小川静子は、兄の信吾が帰省するといふので、二人の小妹と下男の松蔵を伴れて、好摩の停車場まで迎ひに出た。もともと、鋤一つ入れたことのない荒蕪地の中に建てられた、小さい三等駅だから、乗降の客と言つても日に二十人が関の山、それも大抵は近村の百姓や小商人許りなのだが、今日は姉妹の姿が人の目を牽いて、夏草の香に埋もれた駅内に、常になく艶めいている。

好摩駅の描写から始まる小説「鳥影」。この他にも、たびたび好摩の様子が描かれています。

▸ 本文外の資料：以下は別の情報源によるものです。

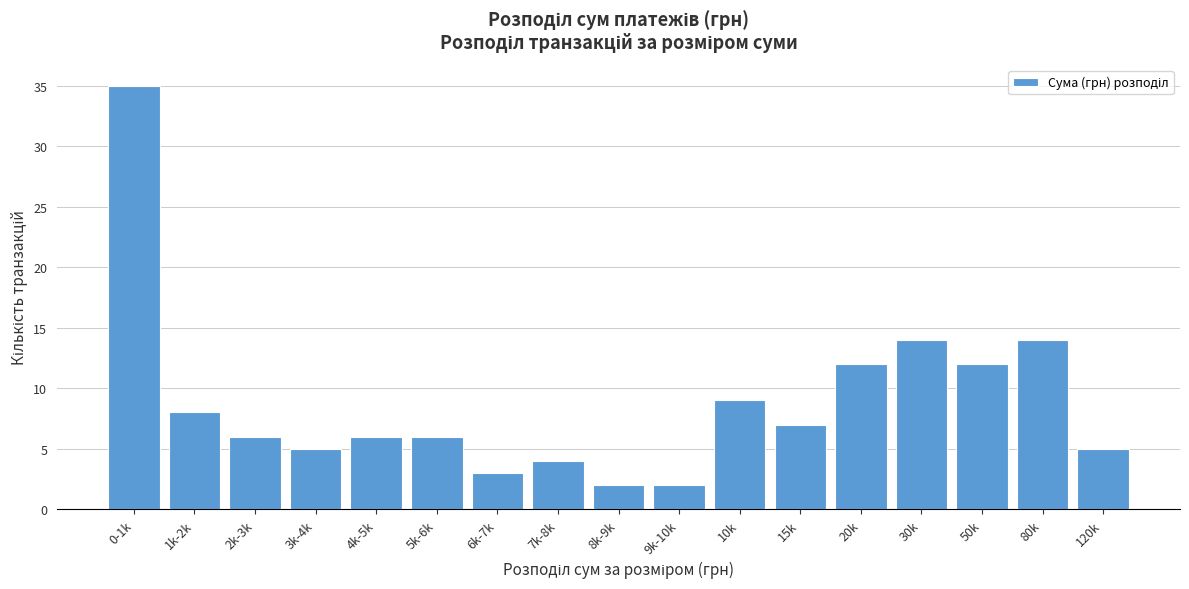

Reading left to right, extract all data points from this chart.

0-1k=35	1k-2k=8	2k-3k=6	3k-4k=5	4k-5k=6	5k-6k=6	6k-7k=3	7k-8k=4	8k-9k=2	9k-10k=2	10k=9	15k=7	20k=12	30k=14	50k=12	80k=14	120k=5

「鳥影」の舞台は夏の渋民。啄木にとって好摩は、照り付ける太陽の日差しと、青々とした草木を照らす様子ががとても印象的な場所だったようです。

霧ふかき好摩の原の 停車場の 朝の蟲こそすずろなりけれ  (歌集『一握の砂』所収歌)

啄木が歌にも詠んでいる好摩。当時は、白樺や、ススキ野が広がっており、その中に、ポツンと好摩の駅舎が建っているだけでした。まだ、渋民駅はなく渋民から約4キロ離れた好摩駅へ歩いて向かっていました。どこに向かうにもこの好摩駅が始発となるのです。

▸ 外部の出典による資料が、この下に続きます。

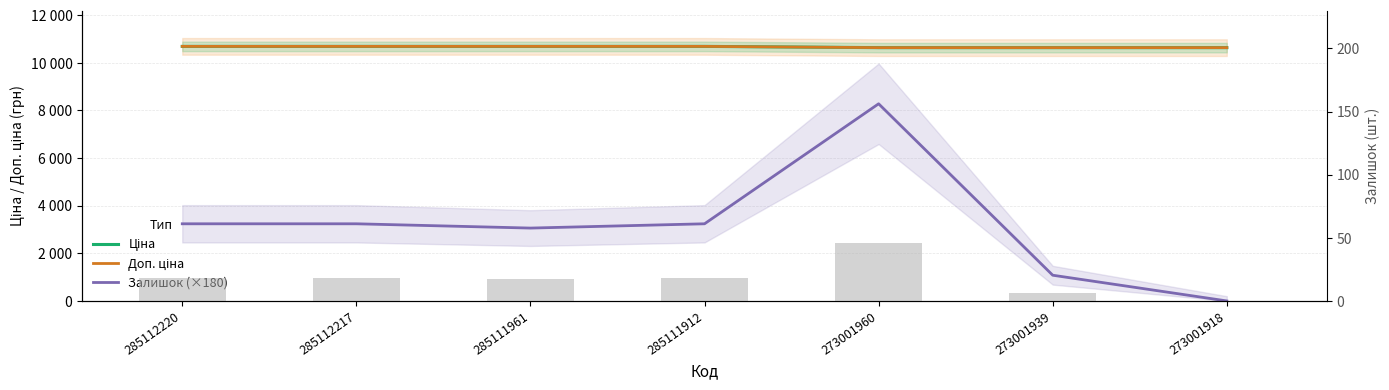

Is it true that Залишок (×180) equals 2071.4 at 285111912?

False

渋民もそうですが、好摩駅周辺は、とても静かでのどかなところです。鳥の鳴き声や、目の前に広がる山々や空に気持ちはおのずと傾きます。今でも周辺は自然に満ち溢れています。啄木は、線路沿いに生えていたオミナエシを手折ったりしながら駅に向かったといいます。

好摩を舞台とする場面の中で、特に印象的なのは学校教師・日向智恵子と画家・吉野満太郎が好摩駅で出くわす場面ではないでしょうか。ある日、偶然にも好摩駅で日向智恵子と吉野満太郎は一緒になり、そこで、初めて二人きりで会話しました。乗車する汽車も一緒、さらには目的地も一緒の二人。この偶然が重なり二人の恋は加速していくのです。物語の最後には、二人でともに渋民を去り、好摩駅から盛岡へ向かうこととなります。啄木は、小説連載最終日で今後も『鳥影』の執筆を続けるなら「吉野と智恵子に焦点をあてて物語を進めていきたい。」と語っています。真夏の好摩で実らせた二人の恋。その続きに啄木はどんな展開を考えていたのか気になるところです。

当館から好摩駅に向かう途中に広がる田んぼ。きっと啄木も同じような道を歩いたのでしょう。

好摩駅にある「こうま」の字。これは啄木の直筆文字から集字したもの。この日、好摩駅に行くと、ちょうどこれから当館に向かう予定の地元の方とお会いしました。元国鉄職員とのこと。

好摩駅内にある啄木歌碑(昭和29年4月建立)木製の歌碑は全国でも珍しいです。当初は、ホーム内にあったそうです。